Challenge 1 => Repeat the passage of the continuous auditing article between "The concept of" and "Is Continuous Auditing?", inclusive.

Document =>
++++++++
Continuous Auditing: Is It Fantasy or Reality? 


The concept of continuous auditing has been around for many years. It has been talked about, researched and theorized. Many organizations have made significant investments of time and money, yet for most organizations it is nothing more than an unrealized dream. As a matter of fact, one organization's version of continuous auditing may differ dramatically from another organization's implementation. Why is that? Why are organizations or auditors unable to breach the gap and turn this concept into reality? Why is there not even a consensus definition of continuous auditing?

What Is Continuous Auditing?

Continuous auditing has been defined as a methodology or framework that enables auditors (external and internal) to provide written results on the subject matter using one or a series of reports issued simultaneously. The ability to report on events in a real-time or near real-time environment can provide significant benefits to the users of audit reports. Continuous auditing is therefore designed to enable auditors to report on subject matter within a much shorter timeframe than under the traditional model. Theoretically, in some environments it should be possible to decrease the reporting timeframe to provide almost instantaneous auditing.

In the traditional audit model used by internal and external auditors, a period of time passes between the completion of fieldwork and issuance of the audit report. In many instances, the impact of this delay makes the information contained in the report less useful or beneficial to the user. This is caused by the historical nature of the information contained in the report, which can be affected by such issues as auditee corrections to identified deficiencies, and deterioration in the control environment (or related auditee data) resulting from identified control weakness or from significant subsequent events that materially affect the original audit opinion.
++++++++
Records for this exercise =>
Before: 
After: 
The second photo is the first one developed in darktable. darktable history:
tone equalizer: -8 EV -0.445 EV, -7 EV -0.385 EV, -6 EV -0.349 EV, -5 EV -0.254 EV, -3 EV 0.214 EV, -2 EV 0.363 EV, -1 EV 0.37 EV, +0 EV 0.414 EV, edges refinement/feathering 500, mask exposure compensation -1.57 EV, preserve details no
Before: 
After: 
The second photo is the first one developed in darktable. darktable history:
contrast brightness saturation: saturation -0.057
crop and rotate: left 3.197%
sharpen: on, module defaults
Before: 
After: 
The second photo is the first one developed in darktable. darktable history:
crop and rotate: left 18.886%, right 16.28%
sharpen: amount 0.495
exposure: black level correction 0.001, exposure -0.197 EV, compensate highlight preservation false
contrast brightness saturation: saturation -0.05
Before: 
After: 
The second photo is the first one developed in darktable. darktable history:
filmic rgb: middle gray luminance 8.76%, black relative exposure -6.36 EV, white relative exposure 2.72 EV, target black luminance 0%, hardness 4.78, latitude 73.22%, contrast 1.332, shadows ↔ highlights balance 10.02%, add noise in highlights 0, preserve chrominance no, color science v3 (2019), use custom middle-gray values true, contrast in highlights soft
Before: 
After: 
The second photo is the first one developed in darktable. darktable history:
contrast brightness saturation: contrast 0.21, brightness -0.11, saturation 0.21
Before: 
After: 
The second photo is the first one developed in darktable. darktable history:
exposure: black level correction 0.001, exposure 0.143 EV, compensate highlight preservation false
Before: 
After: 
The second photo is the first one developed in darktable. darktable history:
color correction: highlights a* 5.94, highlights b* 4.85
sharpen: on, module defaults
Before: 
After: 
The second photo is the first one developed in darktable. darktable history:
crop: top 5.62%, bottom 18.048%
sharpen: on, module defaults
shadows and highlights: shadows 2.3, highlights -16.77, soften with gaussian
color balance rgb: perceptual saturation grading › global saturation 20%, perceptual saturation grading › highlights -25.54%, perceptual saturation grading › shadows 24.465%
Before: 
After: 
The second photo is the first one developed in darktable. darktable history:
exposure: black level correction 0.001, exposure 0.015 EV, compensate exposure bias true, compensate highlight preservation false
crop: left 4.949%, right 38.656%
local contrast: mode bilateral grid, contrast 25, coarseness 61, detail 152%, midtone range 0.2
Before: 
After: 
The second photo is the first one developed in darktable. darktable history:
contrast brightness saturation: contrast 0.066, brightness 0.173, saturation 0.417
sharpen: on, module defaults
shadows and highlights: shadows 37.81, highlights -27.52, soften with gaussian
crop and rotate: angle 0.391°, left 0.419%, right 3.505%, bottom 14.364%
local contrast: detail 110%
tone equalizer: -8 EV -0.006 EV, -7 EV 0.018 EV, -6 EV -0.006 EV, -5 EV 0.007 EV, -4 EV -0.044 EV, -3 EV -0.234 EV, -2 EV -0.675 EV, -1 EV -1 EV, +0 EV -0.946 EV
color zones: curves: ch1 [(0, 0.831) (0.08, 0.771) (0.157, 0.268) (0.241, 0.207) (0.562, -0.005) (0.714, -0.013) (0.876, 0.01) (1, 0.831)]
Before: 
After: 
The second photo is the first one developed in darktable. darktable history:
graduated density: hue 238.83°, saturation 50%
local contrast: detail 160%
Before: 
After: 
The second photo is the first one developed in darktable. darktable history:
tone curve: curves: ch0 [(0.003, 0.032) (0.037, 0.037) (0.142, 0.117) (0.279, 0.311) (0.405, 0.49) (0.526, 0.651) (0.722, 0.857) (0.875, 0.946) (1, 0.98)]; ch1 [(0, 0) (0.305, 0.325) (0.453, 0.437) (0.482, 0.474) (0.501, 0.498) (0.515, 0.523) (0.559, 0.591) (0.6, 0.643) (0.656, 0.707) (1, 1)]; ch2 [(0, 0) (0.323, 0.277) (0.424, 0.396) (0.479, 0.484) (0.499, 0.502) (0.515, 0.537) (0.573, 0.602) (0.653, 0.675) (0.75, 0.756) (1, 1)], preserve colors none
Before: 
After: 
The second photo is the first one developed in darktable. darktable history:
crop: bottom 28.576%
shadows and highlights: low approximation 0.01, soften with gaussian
++++++++
Challenge 2 => Please list the entries, numbered and without blank lines, from the first line of the entries to the line holding "filmic rgb: middle", inclusive.

Output 1 =>
The concept of continuous auditing has been around for many years. It has been talked about, researched and theorized. Many organizations have made significant investments of time and money, yet for most organizations it is nothing more than an unrealized dream. As a matter of fact, one organization's version of continuous auditing may differ dramatically from another organization's implementation. Why is that? Why are organizations or auditors unable to breach the gap and turn this concept into reality? Why is there not even a consensus definition of continuous auditing?

What Is Continuous Auditing?

Output 2 =>
1. Before: 
2. After: 
3. The second photo is the first one developed in darktable. darktable history:
4. tone equalizer: -8 EV -0.445 EV, -7 EV -0.385 EV, -6 EV -0.349 EV, -5 EV -0.254 EV, -3 EV 0.214 EV, -2 EV 0.363 EV, -1 EV 0.37 EV, +0 EV 0.414 EV, edges refinement/feathering 500, mask exposure compensation -1.57 EV, preserve details no
5. Before: 
6. After: 
7. The second photo is the first one developed in darktable. darktable history:
8. contrast brightness saturation: saturation -0.057
9. crop and rotate: left 3.197%
10. sharpen: on, module defaults
11. Before: 
12. After: 
13. The second photo is the first one developed in darktable. darktable history:
14. crop and rotate: left 18.886%, right 16.28%
15. sharpen: amount 0.495
16. exposure: black level correction 0.001, exposure -0.197 EV, compensate highlight preservation false
17. contrast brightness saturation: saturation -0.05
18. Before: 
19. After: 
20. The second photo is the first one developed in darktable. darktable history:
21. filmic rgb: middle gray luminance 8.76%, black relative exposure -6.36 EV, white relative exposure 2.72 EV, target black luminance 0%, hardness 4.78, latitude 73.22%, contrast 1.332, shadows ↔ highlights balance 10.02%, add noise in highlights 0, preserve chrominance no, color science v3 (2019), use custom middle-gray values true, contrast in highlights soft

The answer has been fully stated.